Using this "flattened data", ICF created 1:100,000 "comparison maps" for the EPA manager to review. Those maps explicitly highlighted areas that had been erroneously masked (as wetland or high ground) during previous phases of the study, and hence not received the same level of scrutiny as most of the study area. The comparison maps included 1:24,000 TIGER road layer data.
The project manager examined the comparison maps and made three types of corrections.
First, these maps used better elevation and wetlands data (see data at <http://maps.risingsea.net/data.html>). The new data unveiled areas that had been covered by the draft elevation and wetlands masks, for two reasons: (a) the newer wetlands data often reclassified wetlands to dry land due to development and other land use changes taking place after the older (NWI) wetlands data was created and (b) the original mask was the 3.5-m contour from a 1:250,000 data set, while the new mask was based upon a 20ft contour from a 1:24,000 data set. Even if the data were precise, land between the 3.5-m and 20-ft contour would be unveiled. The EPA project manager reviewed the unveiled areas (which had not been previously viewed by planning staff) to ensure that the designations fit with the decision rules noted by the planners. To identify the changes, he identified anomalies in the map such as unveiled blue areas existing in an otherwise brown area, unveiled blue areas with substantial road layers, unveiled brown areas with no roads, or unveiled red or brown areas surrounded by wetlands in an area where local officials had indicated that future development is unlikely. He also examined the unveiled lands to locate conservation lands (light green or blue). If the conservation land matched with the decision rules identified for the county, then no change was implemented.
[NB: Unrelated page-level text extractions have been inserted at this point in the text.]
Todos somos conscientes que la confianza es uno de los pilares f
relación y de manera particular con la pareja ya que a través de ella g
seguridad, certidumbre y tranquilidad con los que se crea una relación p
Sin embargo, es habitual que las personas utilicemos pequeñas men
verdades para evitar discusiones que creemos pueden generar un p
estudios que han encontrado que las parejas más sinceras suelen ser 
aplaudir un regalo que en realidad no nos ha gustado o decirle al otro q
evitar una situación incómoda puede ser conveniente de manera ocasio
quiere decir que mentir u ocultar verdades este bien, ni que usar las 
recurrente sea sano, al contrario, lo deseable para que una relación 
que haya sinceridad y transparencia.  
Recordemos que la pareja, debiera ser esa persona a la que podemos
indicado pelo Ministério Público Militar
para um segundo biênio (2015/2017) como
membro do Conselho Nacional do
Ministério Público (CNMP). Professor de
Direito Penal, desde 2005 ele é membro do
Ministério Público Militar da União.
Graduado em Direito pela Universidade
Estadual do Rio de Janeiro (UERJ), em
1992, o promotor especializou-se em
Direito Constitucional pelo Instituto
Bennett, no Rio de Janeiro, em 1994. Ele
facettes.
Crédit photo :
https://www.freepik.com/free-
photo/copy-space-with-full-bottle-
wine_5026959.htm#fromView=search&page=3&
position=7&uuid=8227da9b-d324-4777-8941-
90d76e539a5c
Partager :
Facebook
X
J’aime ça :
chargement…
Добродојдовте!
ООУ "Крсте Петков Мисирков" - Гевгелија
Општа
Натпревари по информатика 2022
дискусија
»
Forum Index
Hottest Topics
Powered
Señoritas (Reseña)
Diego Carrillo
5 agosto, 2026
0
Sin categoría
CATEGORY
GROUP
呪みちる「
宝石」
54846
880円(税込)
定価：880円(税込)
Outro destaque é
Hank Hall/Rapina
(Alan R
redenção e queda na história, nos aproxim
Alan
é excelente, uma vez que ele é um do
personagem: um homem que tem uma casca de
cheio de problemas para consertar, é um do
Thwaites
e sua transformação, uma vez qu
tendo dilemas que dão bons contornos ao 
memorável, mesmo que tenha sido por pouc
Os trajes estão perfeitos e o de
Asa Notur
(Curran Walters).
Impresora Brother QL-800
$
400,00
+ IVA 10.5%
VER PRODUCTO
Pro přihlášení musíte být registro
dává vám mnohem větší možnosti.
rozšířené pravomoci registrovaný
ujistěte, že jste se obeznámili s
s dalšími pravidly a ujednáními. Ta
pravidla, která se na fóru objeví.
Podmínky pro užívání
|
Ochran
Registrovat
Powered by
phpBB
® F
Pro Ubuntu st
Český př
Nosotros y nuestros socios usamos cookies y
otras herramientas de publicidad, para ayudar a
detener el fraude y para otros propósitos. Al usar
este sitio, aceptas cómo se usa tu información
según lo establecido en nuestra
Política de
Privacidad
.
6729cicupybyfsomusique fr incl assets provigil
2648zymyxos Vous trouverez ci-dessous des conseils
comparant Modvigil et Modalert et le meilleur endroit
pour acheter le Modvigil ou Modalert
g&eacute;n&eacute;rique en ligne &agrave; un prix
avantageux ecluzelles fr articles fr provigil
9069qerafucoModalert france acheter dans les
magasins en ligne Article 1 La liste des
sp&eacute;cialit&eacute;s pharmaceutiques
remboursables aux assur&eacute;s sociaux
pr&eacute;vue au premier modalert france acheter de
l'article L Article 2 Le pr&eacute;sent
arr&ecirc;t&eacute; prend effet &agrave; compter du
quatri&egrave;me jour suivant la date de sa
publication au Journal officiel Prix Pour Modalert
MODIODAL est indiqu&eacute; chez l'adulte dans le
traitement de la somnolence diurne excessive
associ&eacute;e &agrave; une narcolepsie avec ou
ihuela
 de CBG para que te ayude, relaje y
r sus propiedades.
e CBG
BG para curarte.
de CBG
If the conservation land did not match the decision rules, he requested the map changes necessary to correct the situation.
Second, the project manager looked for lands that would not be protected due to our decision rules, but would be inherently protected by the protection of nearby lands. For example, if a land area were shown as unlikely to be protected but surrounded by land almost certain to be protected, then the protection level for the surrounded polygon would be set to match the nearby area. If an area was on high ground (and thus only at risk of erosion), then only the adjacent property closest to the shoreline had to be at the higher protection category to be changed. On lower ground, where properties could become inundated from any direction, the polygon had to be surrounded by a higher protection level to be changed.
Along relatively high ground shores, where erosion is the primary risk, protecting shorefront developed lands has the direct effect of protecting undeveloped inland farms, whether or not protection is otherwise expected for that land use category. In lower areas, lands can be submerged from the back side even if shorefront homes are protected. For those areas, he edited the protection designation only if a polygon is entirely surrounded by land that are more likely to be protected.
Finally, the project manager examined areas with substantial road networks that were designated blue. If the report assumed that such areas will not be developed, he changed those areas to red, except that if the area was immediately adjacent to a brown area, he changed it to brown. ICF then implemented the final changes by selecting the corresponding polygons in the final response data and changing the source and scenario response fields accordingly.